*WRITTEN TASK*:
Your output should be the lines of the data that follow, reproduced exactly from the first through the line bearing "- **UI Inspection**: Stream".

*DATASET ENTRIES*:
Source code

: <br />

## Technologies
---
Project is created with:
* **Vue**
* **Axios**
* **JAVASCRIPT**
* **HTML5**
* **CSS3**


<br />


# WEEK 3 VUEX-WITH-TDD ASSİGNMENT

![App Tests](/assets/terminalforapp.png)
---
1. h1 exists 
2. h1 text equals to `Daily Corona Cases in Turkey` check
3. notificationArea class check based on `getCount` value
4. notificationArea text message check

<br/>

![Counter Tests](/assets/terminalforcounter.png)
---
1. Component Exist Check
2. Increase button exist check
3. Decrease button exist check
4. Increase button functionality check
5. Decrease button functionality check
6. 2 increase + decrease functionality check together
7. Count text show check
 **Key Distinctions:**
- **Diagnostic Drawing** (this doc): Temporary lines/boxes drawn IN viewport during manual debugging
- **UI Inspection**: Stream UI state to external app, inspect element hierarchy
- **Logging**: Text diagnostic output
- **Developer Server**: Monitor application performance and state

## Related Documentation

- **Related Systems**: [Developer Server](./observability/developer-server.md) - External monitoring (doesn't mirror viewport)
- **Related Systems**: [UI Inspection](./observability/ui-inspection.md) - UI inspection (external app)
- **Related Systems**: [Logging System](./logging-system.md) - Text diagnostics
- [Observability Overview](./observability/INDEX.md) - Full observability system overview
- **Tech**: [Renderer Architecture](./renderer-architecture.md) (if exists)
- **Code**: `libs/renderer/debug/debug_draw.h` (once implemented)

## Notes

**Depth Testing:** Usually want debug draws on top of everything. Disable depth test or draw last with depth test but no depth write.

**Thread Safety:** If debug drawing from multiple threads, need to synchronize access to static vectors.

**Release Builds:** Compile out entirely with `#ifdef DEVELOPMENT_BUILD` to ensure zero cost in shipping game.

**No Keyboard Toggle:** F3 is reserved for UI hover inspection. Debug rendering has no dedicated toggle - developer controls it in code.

*YOUR SOLUTION*:
Source code

: <br />

## Technologies
---
Project is created with:
* **Vue**
* **Axios**
* **JAVASCRIPT**
* **HTML5**
* **CSS3**


<br />


# WEEK 3 VUEX-WITH-TDD ASSİGNMENT

![App Tests](/assets/terminalforapp.png)
---
1. h1 exists 
2. h1 text equals to `Daily Corona Cases in Turkey` check
3. notificationArea class check based on `getCount` value
4. notificationArea text message check

<br/>

![Counter Tests](/assets/terminalforcounter.png)
---
1. Component Exist Check
2. Increase button exist check
3. Decrease button exist check
4. Increase button functionality check
5. Decrease button functionality check
6. 2 increase + decrease functionality check together
7. Count text show check
 **Key Distinctions:**
- **Diagnostic Drawing** (this doc): Temporary lines/boxes drawn IN viewport during manual debugging
- **UI Inspection**: Stream UI state to external app, inspect element hierarchy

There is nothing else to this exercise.